Brief: Take the line that contains "703 730 3.14" as the first line and the final line of the records as the last; return exactly those lines and the lines between.

The data:
******

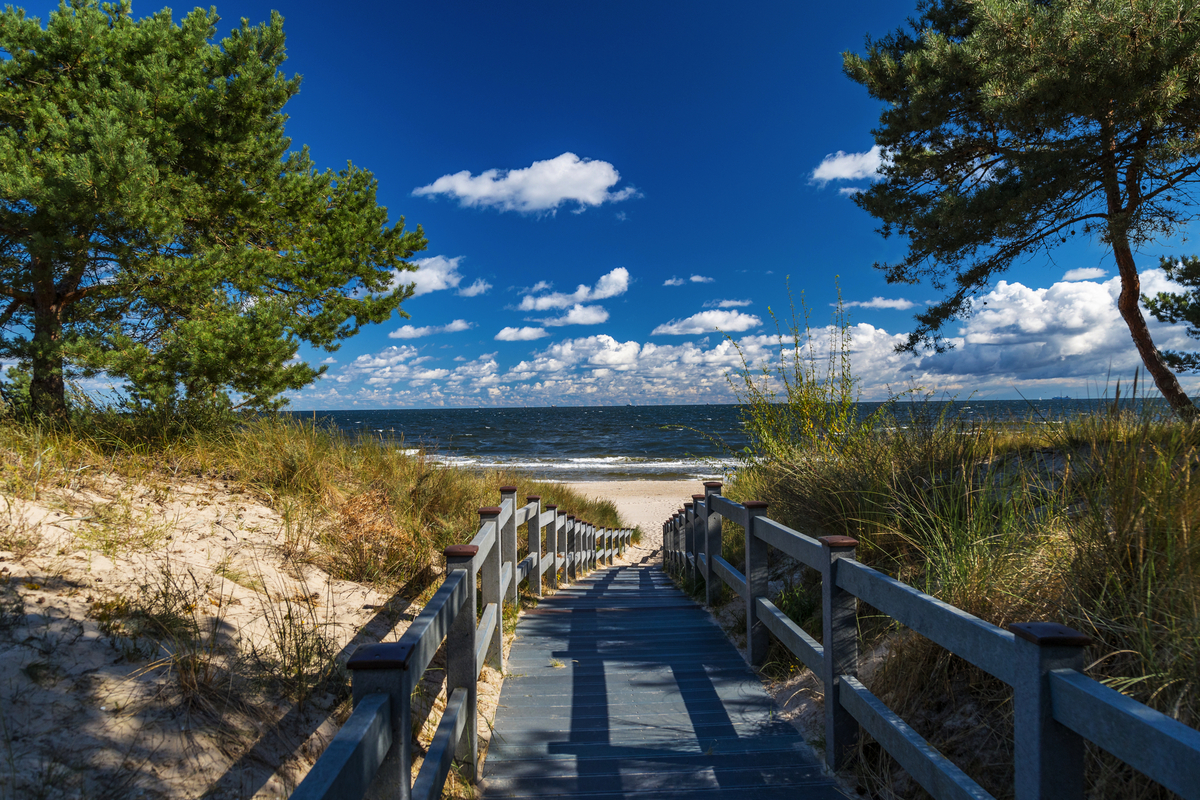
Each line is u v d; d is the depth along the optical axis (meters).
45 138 5.82
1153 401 3.28
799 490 5.14
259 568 3.76
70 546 3.16
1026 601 2.51
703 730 3.14
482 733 3.15
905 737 2.12
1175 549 2.23
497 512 4.02
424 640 2.06
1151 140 7.18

******

Answer to this exercise:
703 730 3.14
482 733 3.15
905 737 2.12
1175 549 2.23
497 512 4.02
424 640 2.06
1151 140 7.18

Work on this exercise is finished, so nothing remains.